From my understand "Faster" in the harddrive realm depends a lot on the drive access pattern. Also, without knowing any more details about your drives, but that you have 36GB SCSI drives and a SATA or SATA-2 drive, it will be quite difficult to make a judgement on performance.
A 750GB 7200.10 is most likely going to beat a 6+ year old 10K rpm SCSI drive at most tests aside from access time. A current generation 36GB 10K SCSI drive will likely beat a 1st generation 40GB SATA drive at every test.
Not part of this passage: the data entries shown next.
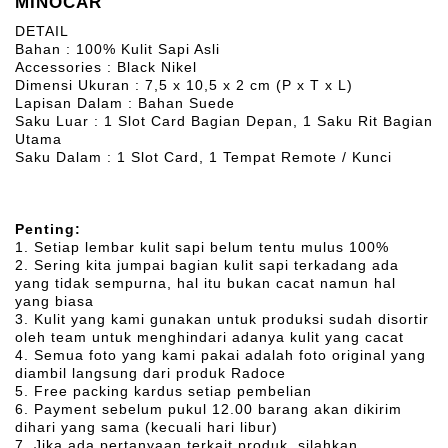
MINOCAR
DETAIL
Bahan : 100% Kulit Sapi Asli
Accessories : Black Nikel
Dimensi Ukuran : 7,5 x 10,5 x 2 cm (P x T x L)
Lapisan Dalam : Bahan Suede
Saku Luar : 1 Slot Card Bagian Depan, 1 Saku Rit Bagian
Utama
Saku Dalam : 1 Slot Card, 1 Tempat Remote / Kunci
Penting:
1. Setiap lembar kulit sapi belum tentu mulus 100%
2. Sering kita jumpai bagian kulit sapi terkadang ada
yang tidak sempurna, hal itu bukan cacat namun hal
yang biasa
3. Kulit yang kami gunakan untuk produksi sudah disortir
oleh team untuk menghindari adanya kulit yang cacat
4. Semua foto yang kami pakai adalah foto original yang
diambil langsung dari produk Radoce
5. Free packing kardus setiap pembelian
6. Payment sebelum pukul 12.00 barang akan dikirim
dihari yang sama (kecuali hari libur)
7. Jika ada pertanyaan terkait produk, silahkan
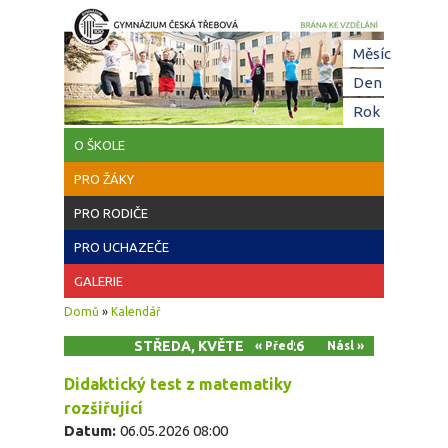
Přejít k hlavnímu obsahu
Hl
Měsíc
zá
Den
(aktivní z
Rok
O ŠKOLE
PRO ŽÁKY
PRO RODIČE
PRO UCHAZEČE
GALERIE
Jste zde
Domů
»
Kalendář
STŘEDA, KVĚTEN 6, 2026
« Před
Násl »
Didaktický test z matematiky
rozšiřující
Datum:
06.05.2026 08:00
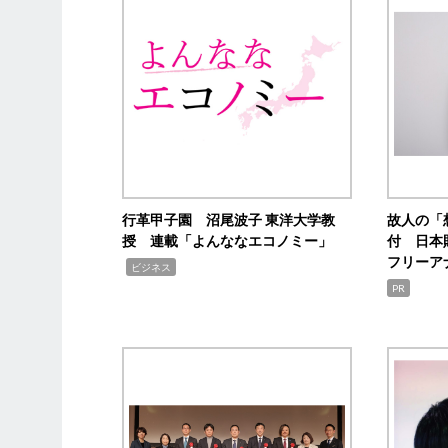
行革甲子園 沼尾波子 東洋大学教
故人の「
授 連載「よんななエコノミー」
付 日本
フリーア
,
ビジネス
PR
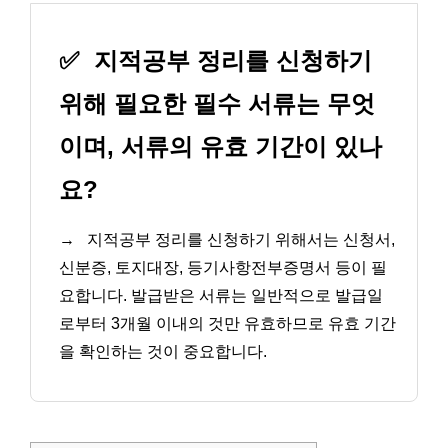
✅
지적공부 정리를 신청하기
위해 필요한 필수 서류는 무엇
이며, 서류의 유효 기간이 있나
요?
→
지적공부 정리를 신청하기 위해서는 신청서,
신분증, 토지대장, 등기사항전부증명서 등이 필
요합니다. 발급받은 서류는 일반적으로 발급일
로부터 3개월 이내의 것만 유효하므로 유효 기간
을 확인하는 것이 중요합니다.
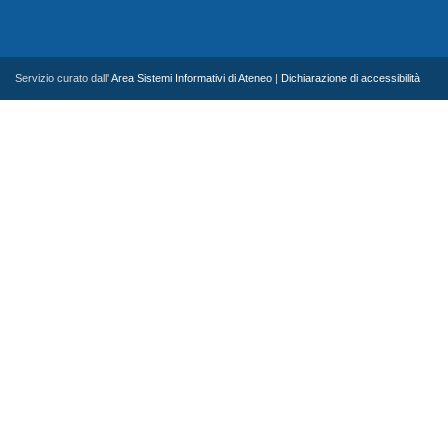
Servizio curato dall'
Area Sistemi Informativi di Ateneo
|
Dichiarazione di accessibilità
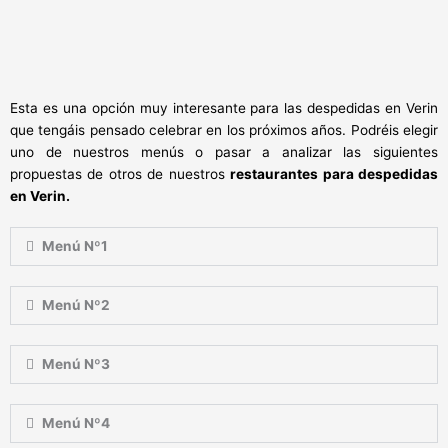
Esta es una opción muy interesante para las despedidas en Verin
que tengáis pensado celebrar en los próximos años. Podréis elegir
uno de nuestros menús o pasar a analizar las siguientes
propuestas de otros de nuestros
restaurantes para despedidas
en Verin.
Menú Nº1
Menú Nº2
Menú Nº3
Menú Nº4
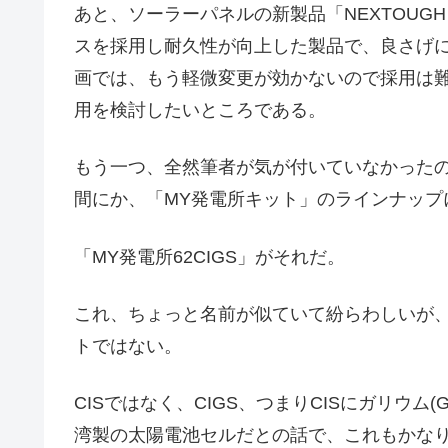
あと、ソーラーパネルの新製品「NEXTOU
スを採用し耐久性が向上した製品で、良さげ
画では、もう軽微変更が効かないので採用は
用を検討したいところである。
もう一つ、全然筆者が気が付いていなかった
間にか、「MY発電所キット」のラインナップ
「MY発電所62CIGS」がそれだ。
これ、ちょっと名前が似ていて紛らわしいが、
トではない。
CISではなく、CIGS、つまりCISにガリウ
湾製の太陽電池セルだとの話で、これもかな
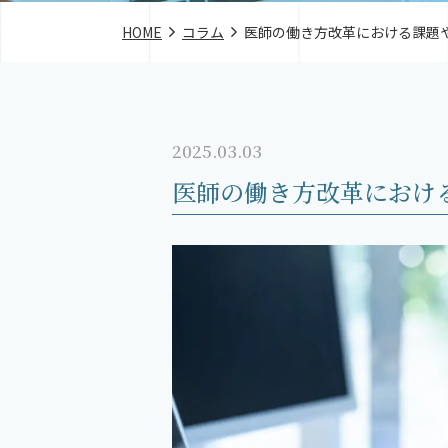
HOME
コラム
医師の働き方改革における課題
2025.03.03
医師の働き方改革におけ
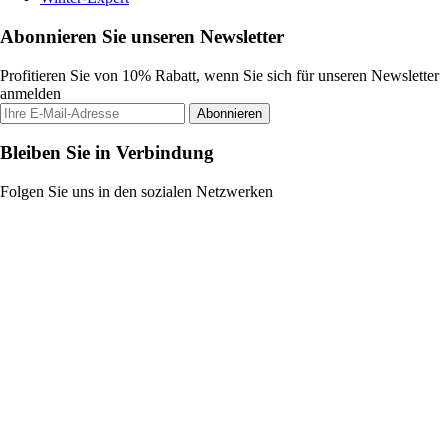
Abonnieren Sie unseren Newsletter
Profitieren Sie von 10% Rabatt, wenn Sie sich für unseren Newsletter
anmelden
Abonnieren
Bleiben Sie in Verbindung
Folgen Sie uns in den sozialen Netzwerken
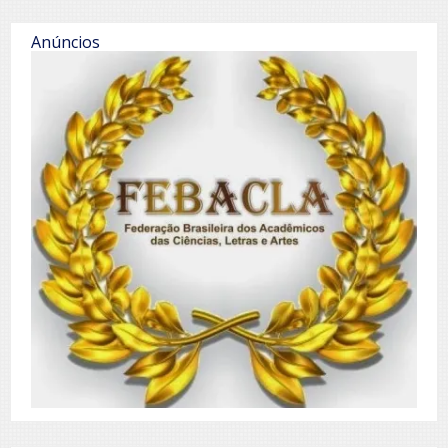
Anúncios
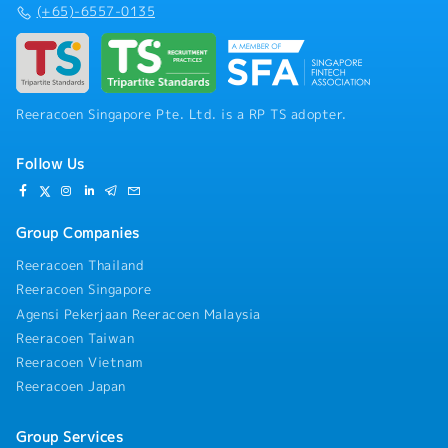
(+65)-6557-0135
Reeracoen Singapore Pte. Ltd. is a RP TS adopter.
Follow Us
Group Companies
Reeracoen Thailand
Reeracoen Singapore
Agensi Pekerjaan Reeracoen Malaysia
Reeracoen Taiwan
Reeracoen Vietnam
Reeracoen Japan
Group Services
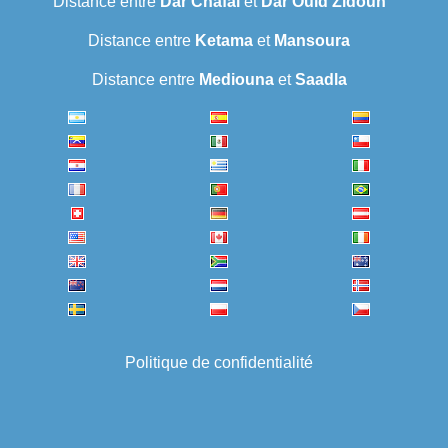
Distance entre
Dar Chafaï
et
Dar Ould Zidouh
Distance entre
Ketama
et
Mansoura
Distance entre
Mediouna
et
Saadla
Politique de confidentialité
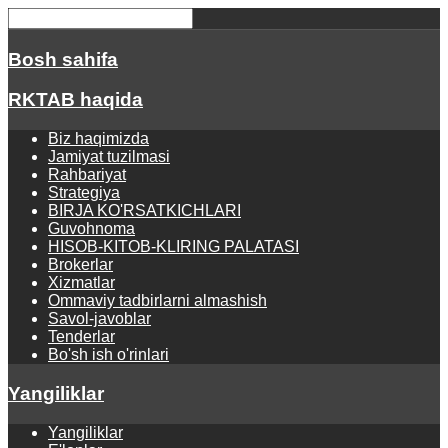
Bosh sahifa
RKTAB haqida
Biz haqimizda
Jamiyat tuzilmasi
Rahbariyat
Strategiya
BIRJA KO'RSATKICHLARI
Guvohnoma
HISOB-KITOB-KLIRING PALATASI
Brokerlar
Xizmatlar
Ommaviy tadbirlarni almashish
Savol-javoblar
Tenderlar
Bo'sh ish o'rinlari
Yangiliklar
Yangiliklar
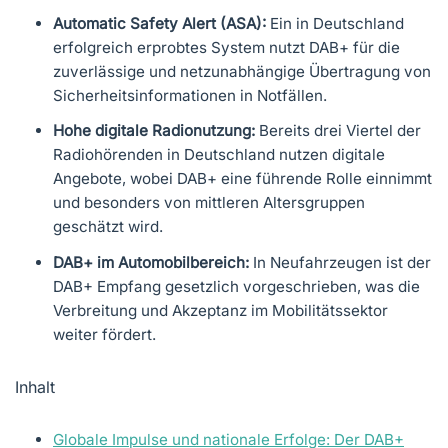
Automatic Safety Alert (ASA):
Ein in Deutschland
erfolgreich erprobtes System nutzt DAB+ für die
zuverlässige und netzunabhängige Übertragung von
Sicherheitsinformationen in Notfällen.
Hohe digitale Radionutzung:
Bereits drei Viertel der
Radiohörenden in Deutschland nutzen digitale
Angebote, wobei DAB+ eine führende Rolle einnimmt
und besonders von mittleren Altersgruppen
geschätzt wird.
DAB+ im Automobilbereich:
In Neufahrzeugen ist der
DAB+ Empfang gesetzlich vorgeschrieben, was die
Verbreitung und Akzeptanz im Mobilitätssektor
weiter fördert.
Inhalt
Globale Impulse und nationale Erfolge: Der DAB+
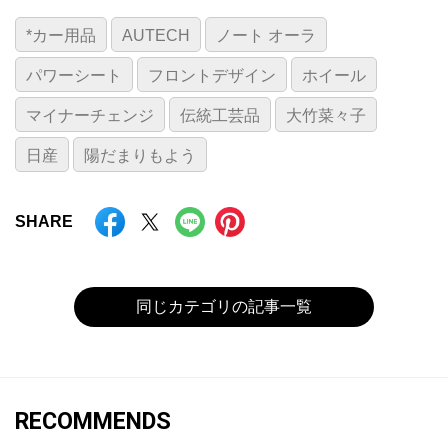
*カー用品
AUTECH
ノート オーラ
パワーシート
フロントデザイン
ホイール
マイナーチェンジ
伝統工芸品
大竹菜々子
日産
陽だまりもよう
SHARE
同じカテゴリの記事一覧
RECOMMENDS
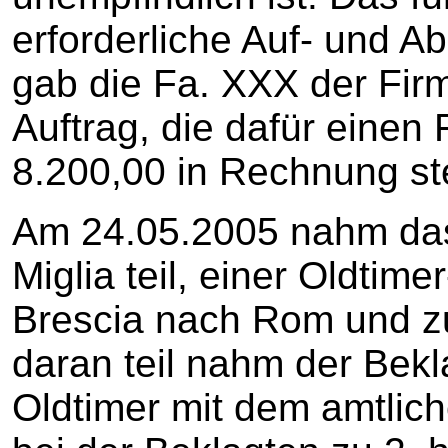
erforderliche Auf- und 
gab die Fa. XXX der Fir
Auftrag, die dafür einen
8.200,00 in Rechnung ste
Am 24.05.2005 nahm das
Miglia teil, einer Oldtimer
Brescia nach Rom und zur
daran teil nahm der Bekl
Oldtimer mit dem amtlic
36GB 10K units? That rules out the Fujitsu MAT and Maxtor Atlas 10K V, the 10K SCSI drives most likely to be competitive with a recent 7200RPM drive. MAP and 10K IV were fast for their day...but that was three years ago. Since then, 7200RPM drives have had gangbuster density increases, moved to 16MB buffers, fallen dramatically in price, and improved significantly on heat/noise. All of these improvements make them much more attractive than outdated SCSI units. A SCSI drive that old is unlikely to top the synthetic transfer performance of the latest 7200RPM drives, let alone match it in real desktop application performance.
If you need the absolute best seek performance possible under purlely random server like workloads, the SCSI drives are the way to go. For everything else, just get a decent 7200RPM drive (like the 320GB Seagates) and call it a day.